The sunset had faded, and Mount Rainier had dimmed out of sight by 5 p.m. Sunday, and people were still walking up from the town to the Eatonville Early Learning Center’s parking lot.

They were coming to honor Margaret Anderson, a Mount Rainier National Park ranger killed on a sunny New Year’s Day morning. She had set up a blockade to stop a motorist who had run a tire chain check point. He shot her, and she died of her wounds, leaving a husband and two daughters, ages 1 and 3.

Sunday evening, police, neighbors, people who had never met her, came to pay their respects at a vigil hosted by the Anderson girls’ day care.

People were drawing close to hear the speakers when Pierce County Sheriff Paul Pastor estimated their number at 150 to 200, with more arriving.

Faith Baptist Church’s Pastor Joe Koehler asked for silence and began the vigil with a prayer.

“Lift up and remember Margaret, and care for her family,” he asked God.

Margaret and Eric Anderson were both park rangers, and he knew them in his capacity as chaplain for Pierce County Fire District 23. They had, he said, spoken of God and risk and duty.

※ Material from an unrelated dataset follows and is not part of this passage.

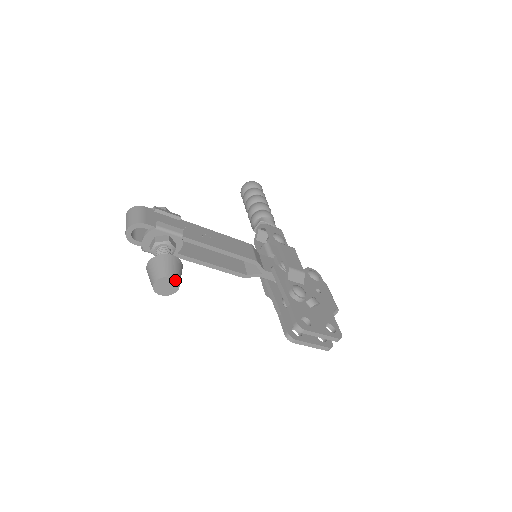
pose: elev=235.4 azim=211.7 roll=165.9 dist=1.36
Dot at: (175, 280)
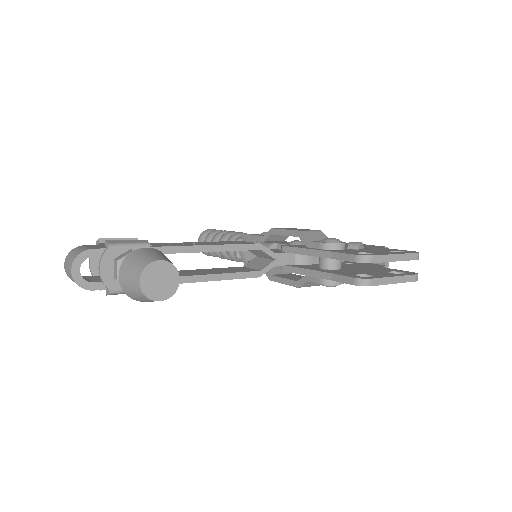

Margaret, the daughter of a Lutheran minister, had told him that she had been a person of strong faith since childhood.

“She was a cop because of her faith,” he said. “She was a ranger because of her faith. Because Jesus loved her, she loved others. She was willing to give her life for others... Because she loved The Lord and He protected her, she loved and protected you.”

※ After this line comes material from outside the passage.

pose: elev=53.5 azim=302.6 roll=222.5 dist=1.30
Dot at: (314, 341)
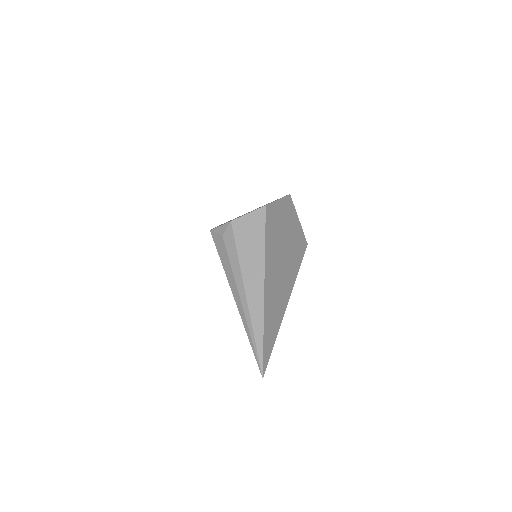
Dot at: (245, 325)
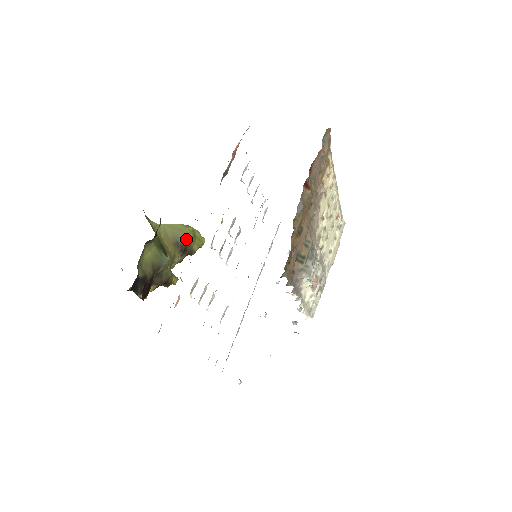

Now, he said, the Anderson family is grateful for the love and comfort people have shown them.

A score of Eatonville residents signed a remembrance posted in the town hall.

Friends have credited Anderson’s calm professionalism with keeping the shooter from getting farther into the park.

Saturday evening, Deana Simons brought dinner – chicken alfredo, garlic bread and green beans - to the Anderson home, as Eatonville friends have been doing since the shooting. Relatives, clergy and law enforcement colleagues have been keeping watch with, and over Eric Anderson and their two young daughters.

“There have been 25 people taking meals at the house,” Simons said. “Last night, there were only 12.”

Among them were Margaret’s parents, the Rev. Paul and Dorothy Kritsch, of New Jersey. They attended the vigil with their son and daughter-in-law, Peter and Karen Kritsch, and their surviving daughter, Sarah Beylon, all of Wisconsin.

On behalf of the family, Beylon thanked the mourners, and spoke of a sister who had a graceful way of teaching by example and kindness, even with something as mundane as jogging.

Eric Anderson came by briefly, and without introduction, before returning to his daughters.

“I would like to express our thanks for the outpouring of love beyond compare,” he wrote in a statement he asked Koehler to read. “We take comfort in knowing how loved Margaret was.”

That love showed itself in the preparations for the vigil.

Neighbors Dara Zurfluh, Carri Korvanda, Kay Tucker and Kelli Loudin asked to use the school site, and arranged the program. They brought their daughters to help with the candles, the baskets for remembrances, the flowers. Emily Randolph, who brought fellow students from Eatonville High School, sang “Amazing Grace,” and brought some members of the crowd to tears.